"The Centaur laboured so much, that I could scarce hope she would swim till morning: ... our sufferings for want of water were very great....

"The weather again threatened, and by noon it blew a storm. The ship laboured greatly; the water appeared in the fore and after-hold. I was informed by the carpenter also that the leathers were nearly consumed, and the chains of the pumps, by constant exertion, and friction of the coils, were rendered almost useless....

"At this period the carpenter acquainted me that the well was stove in.... and the chain-pumps displaced and totally useless.... Seeing their efforts useless, many of them [the people] burst into tears, and wept like children....

"I perceived the ship settling by the head."—"Loss of the Centaur," Shipwrecks and Disasters at Sea, 1812, iii. pp. 45-49.]

[BD] {92}'T is ugly dying in the Gulf of Lyons.—[MS.]

[106] {93}[Byron may have had in mind the story of the half-inaudible vow of a monster wax candle, to be offered to St. Christopher of Paris, which Erasmus tells in his Naufragium. The passage is scored with a pencil-mark in his copy of the Colloquies.]

[107] [Stanza xliv. recalls Cardinal de Retz's description of the storm at sea in the Gulf of Lyons: "Everybody were at their prayers, or were confessing themselves.... The private captain of the galley caused, in the greatest height of the danger, his embroidered coat and his red scarf to be brought to him, saying, that a true Spaniard ought to die bearing his King's Marks of distinction. He sat himself down in a great elbow chair, and with his foot struck a poor Neapolitan in the chops, who, not being able to stand upon the Coursey of the Galley, was crawling along, crying out aloud, 'Sennor Don Fernando, por l'amor de Dios, Confession.' The captain, when he struck him, said to him, 'Inimigo de Dios piedes Confession!' And as I was representing to him, that his inference was not right, he said that that old man gave offence to the whole galley. You can't imagine the horror of a great storm; you can as little imagine the Ridicule mixed with it.
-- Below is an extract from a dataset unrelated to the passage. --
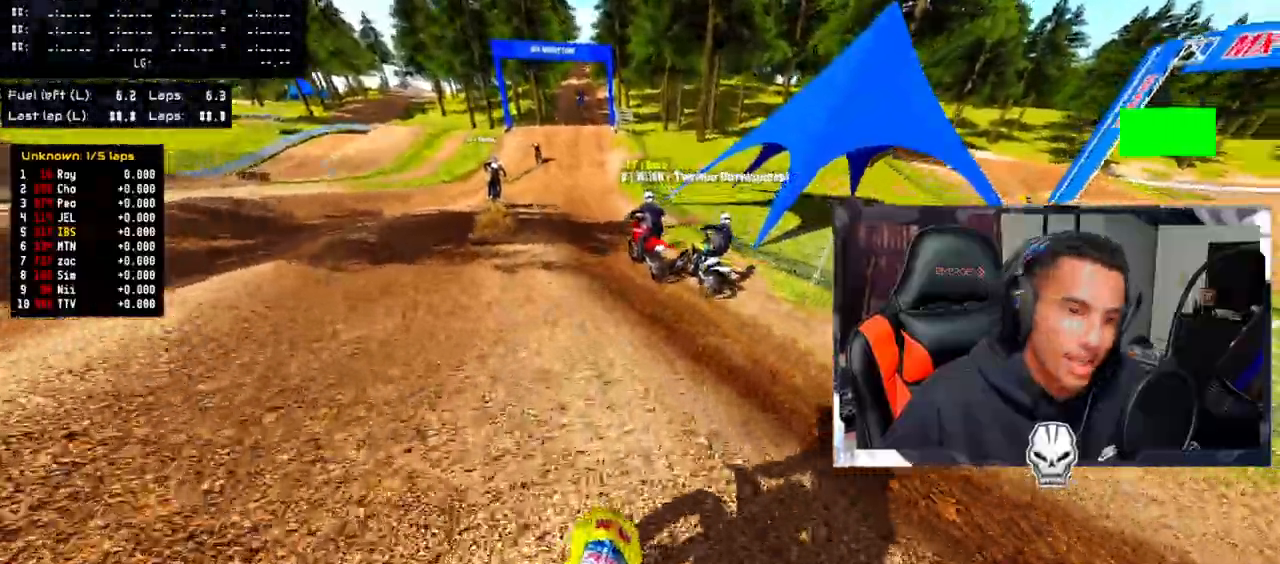
{"buttons": ["R2"], "left_stick": "up-left", "right_stick": "up", "events": [[350, "R2", "down"], [433, "left_stick", "up-left"]]}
A Sicilian Observantine monk was preaching at the foot of the great mast, that St. Francis had appeared to him, and had assured him that we should not perish. I should never have done, should I undertake to describe all the ridiculous frights that are seen on these occasions."—Memoirs of Cardinal de Retz, 1723, iii. 353.]

[108] {94}["Some appeared perfectly resigned, went to their hammocks, and desired their messmates to lash them in; others were securing themselves to gratings and small rafts; but the most predominant idea was that of putting on their best and cleanest clothes. The boats ... were got over the side."—"Loss of the Centaur," Shipwrecks and Disasters at Sea, 1812, iii. 49, 50.]

[BE] Men will prove hungry, even when next perdition.—[MS.]

[109] {95}["Eight bags of rice, six casks of water, and a small quantity of salted beef and pork, were put into the long-boat, as provisions for the whole."—"Wreck of the Sidney, 1806," Shipwrecks and Disasters at Sea, 1812, iii. 434.]